[Textauszug]

________________

Die Vier zeichnet aus, dass sie angesichts der Willkür der nationalsozialistischen Gewaltherrschaft die trennenden Grenzen der Konfessionen überwanden und zu gemeinsamem Urteil wie zu gemeinsamem Handeln fanden.
Sie hatten ein Vorbild: den Bischof von Münster, Clemens August Graf von Galen. Die Lübecker schrieben die mutigen Predigten des Bischofs ab und verbreiteten sie. Sie empfanden wie viele andere das Befreiende dieser Predigten, die das Schweigen brachen und laut aussprachen, was viele insgeheim dachten, als die Aktion zur Vernichtung „lebensunwerten Lebens“ anlief, die Ermordung von unschuldigen Geisteskranken.
Die Lübecker Geistlichen haben ihr Widerstehen mit dem Leben bezahlt. Dieses Lebensopfer hat den Krieg nicht abgekürzt und das System nicht ins Wanken gebracht. Aber die Lübecker sind Zeugen einer anderen, einer besseren Welt in einer Welt des Unheils. Sie sind Zeugen der Wahrheit gegen die Lüge, Zeugen der Menschenwürde gegen die Menschenverachtung, Zeugen des Glaubens in einer Zeit, in der Menschen selbstherrlich den Thron Gottes beanspruchen.

________________

[Daten zur Prüfung]
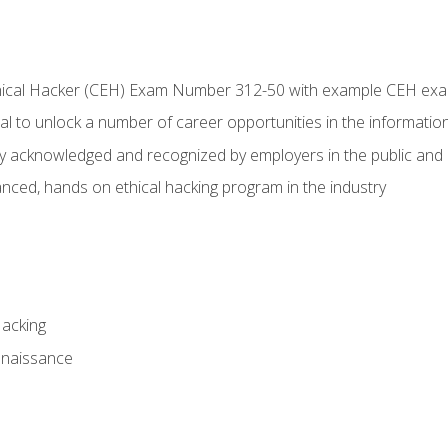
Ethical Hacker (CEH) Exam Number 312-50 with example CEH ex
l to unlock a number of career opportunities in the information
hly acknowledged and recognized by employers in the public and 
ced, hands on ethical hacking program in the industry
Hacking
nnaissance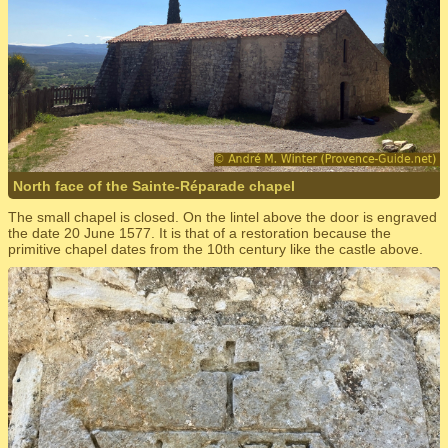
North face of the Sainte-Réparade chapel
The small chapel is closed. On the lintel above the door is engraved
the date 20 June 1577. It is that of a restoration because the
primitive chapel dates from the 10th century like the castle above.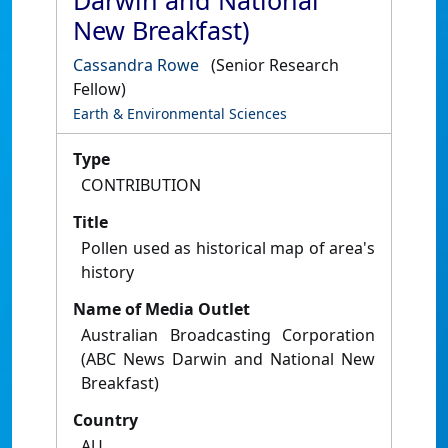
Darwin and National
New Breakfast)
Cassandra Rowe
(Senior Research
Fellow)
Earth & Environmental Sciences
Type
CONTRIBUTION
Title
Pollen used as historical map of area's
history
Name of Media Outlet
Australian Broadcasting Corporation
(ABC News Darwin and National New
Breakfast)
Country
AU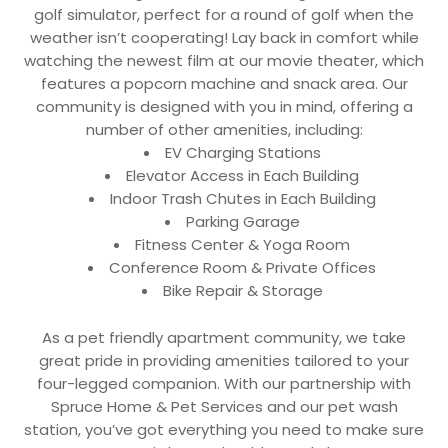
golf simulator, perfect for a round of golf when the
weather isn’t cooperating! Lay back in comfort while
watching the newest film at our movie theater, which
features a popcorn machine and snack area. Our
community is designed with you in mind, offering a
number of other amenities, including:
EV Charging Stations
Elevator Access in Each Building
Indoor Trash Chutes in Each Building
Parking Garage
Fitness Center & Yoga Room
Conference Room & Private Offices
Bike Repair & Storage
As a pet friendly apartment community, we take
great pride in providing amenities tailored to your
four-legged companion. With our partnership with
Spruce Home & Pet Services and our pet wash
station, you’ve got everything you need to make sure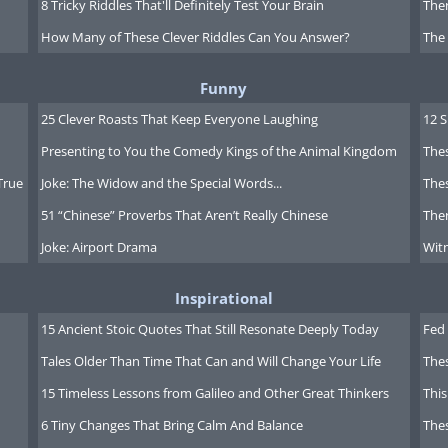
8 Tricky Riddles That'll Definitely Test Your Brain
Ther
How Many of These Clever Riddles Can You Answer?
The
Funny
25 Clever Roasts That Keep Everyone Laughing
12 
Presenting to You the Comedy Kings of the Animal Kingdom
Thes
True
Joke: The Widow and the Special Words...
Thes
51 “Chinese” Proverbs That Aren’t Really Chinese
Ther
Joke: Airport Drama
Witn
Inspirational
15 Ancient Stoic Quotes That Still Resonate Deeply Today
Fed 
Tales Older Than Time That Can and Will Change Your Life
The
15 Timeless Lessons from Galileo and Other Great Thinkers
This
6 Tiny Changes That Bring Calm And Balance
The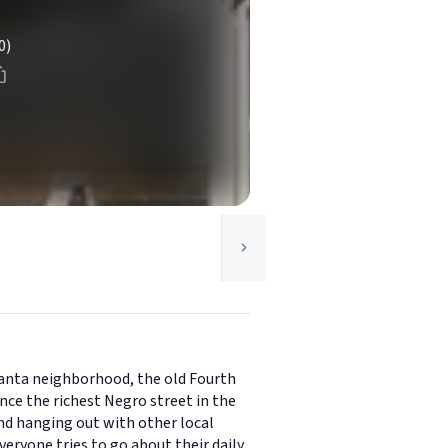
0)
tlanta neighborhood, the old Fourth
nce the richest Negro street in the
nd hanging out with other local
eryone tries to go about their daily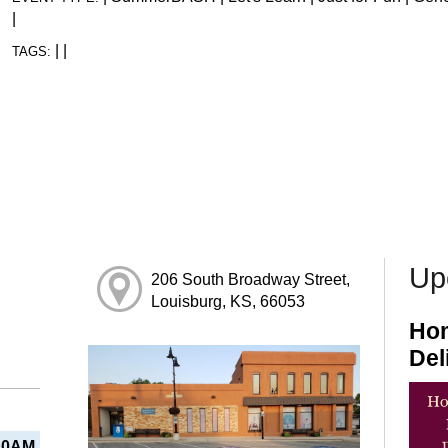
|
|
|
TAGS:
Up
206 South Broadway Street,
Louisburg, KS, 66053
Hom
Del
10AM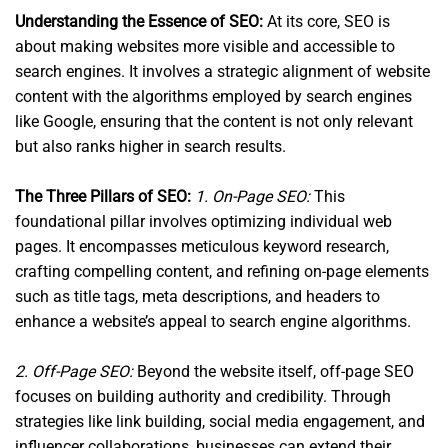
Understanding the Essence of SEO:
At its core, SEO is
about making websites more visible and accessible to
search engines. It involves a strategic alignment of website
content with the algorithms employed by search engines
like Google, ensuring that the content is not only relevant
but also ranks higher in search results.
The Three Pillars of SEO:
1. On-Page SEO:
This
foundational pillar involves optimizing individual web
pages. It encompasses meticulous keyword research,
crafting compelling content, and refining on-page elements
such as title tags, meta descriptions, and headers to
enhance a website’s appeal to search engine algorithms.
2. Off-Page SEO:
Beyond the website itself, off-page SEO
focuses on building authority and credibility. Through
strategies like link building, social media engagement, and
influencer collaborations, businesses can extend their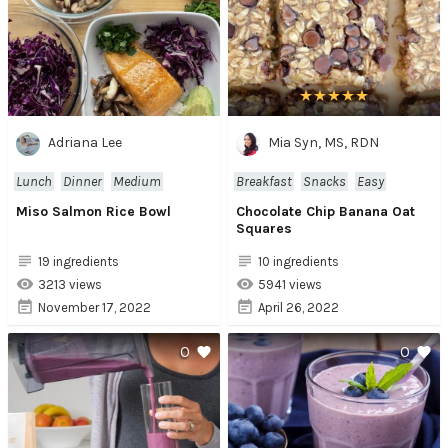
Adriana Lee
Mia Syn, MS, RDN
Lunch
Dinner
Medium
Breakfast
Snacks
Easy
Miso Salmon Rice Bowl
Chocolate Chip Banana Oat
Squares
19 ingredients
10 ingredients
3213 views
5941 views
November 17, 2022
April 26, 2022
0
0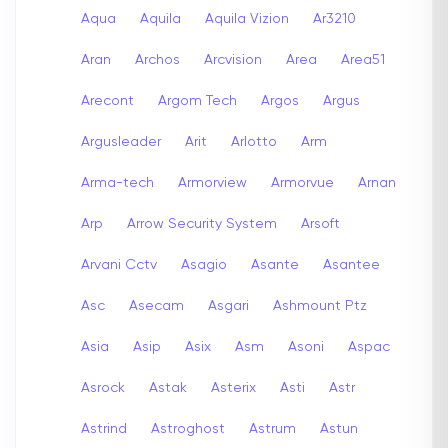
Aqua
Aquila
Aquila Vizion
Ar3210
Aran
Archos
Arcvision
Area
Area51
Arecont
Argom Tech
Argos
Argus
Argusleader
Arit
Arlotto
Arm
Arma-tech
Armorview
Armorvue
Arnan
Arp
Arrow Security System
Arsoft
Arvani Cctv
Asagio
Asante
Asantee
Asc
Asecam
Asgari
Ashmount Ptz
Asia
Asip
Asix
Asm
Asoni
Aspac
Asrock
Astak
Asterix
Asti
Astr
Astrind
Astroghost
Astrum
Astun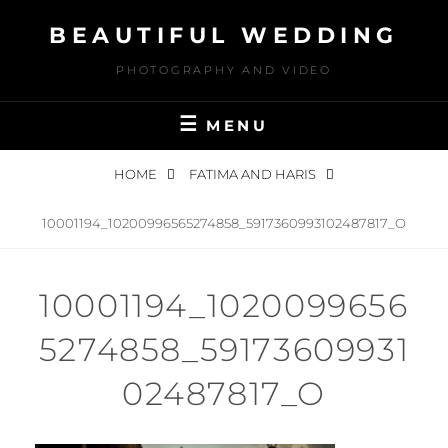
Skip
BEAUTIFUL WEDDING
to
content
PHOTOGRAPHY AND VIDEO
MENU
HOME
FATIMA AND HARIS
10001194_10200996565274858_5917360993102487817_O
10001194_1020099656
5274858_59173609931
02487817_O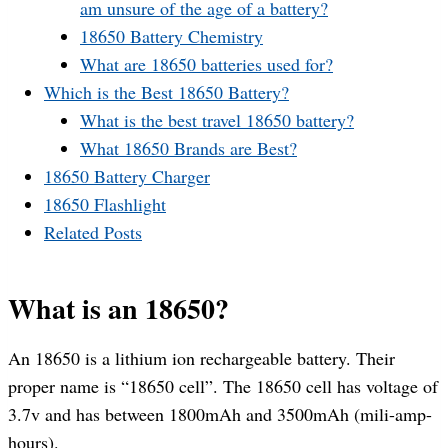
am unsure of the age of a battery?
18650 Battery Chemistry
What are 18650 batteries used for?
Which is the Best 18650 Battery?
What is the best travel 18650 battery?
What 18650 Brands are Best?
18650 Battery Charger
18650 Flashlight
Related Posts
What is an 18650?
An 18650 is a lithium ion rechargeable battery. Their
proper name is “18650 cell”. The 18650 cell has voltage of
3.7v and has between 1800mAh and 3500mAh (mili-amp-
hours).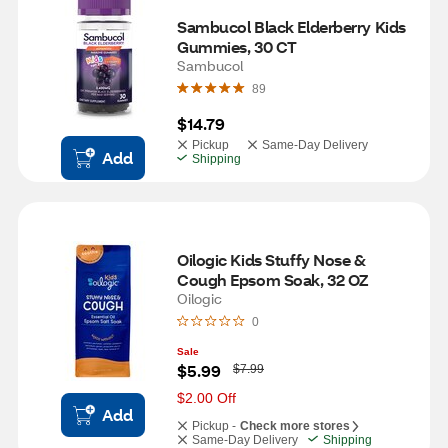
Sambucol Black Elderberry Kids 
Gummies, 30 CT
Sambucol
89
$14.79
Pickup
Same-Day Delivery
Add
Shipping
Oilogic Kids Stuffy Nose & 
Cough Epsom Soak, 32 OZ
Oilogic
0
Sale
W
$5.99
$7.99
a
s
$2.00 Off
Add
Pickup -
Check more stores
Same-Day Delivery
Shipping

________________

[Aufgabe] Bitte fasse den Textauszug in zwei Sätzen zusammen. Grundlage ist allein der Textauszug.

[Ergebnis] Die vier Lübecker Geistlichen überwanden angesichts der nationalsozialistischen Gewaltherrschaft die Grenzen der Konfessionen, nahmen sich den Bischof von Münster, Clemens August Graf von Galen, zum Vorbild und verbreiteten dessen Predigten gegen die Ermordung unschuldiger Geisteskranker. Ihr Widerstehen bezahlten sie mit dem Leben, das weder den Krieg abkürzte noch das System ins Wanken brachte, doch sie sind Zeugen der Wahrheit, der Menschenwürde und des Glaubens.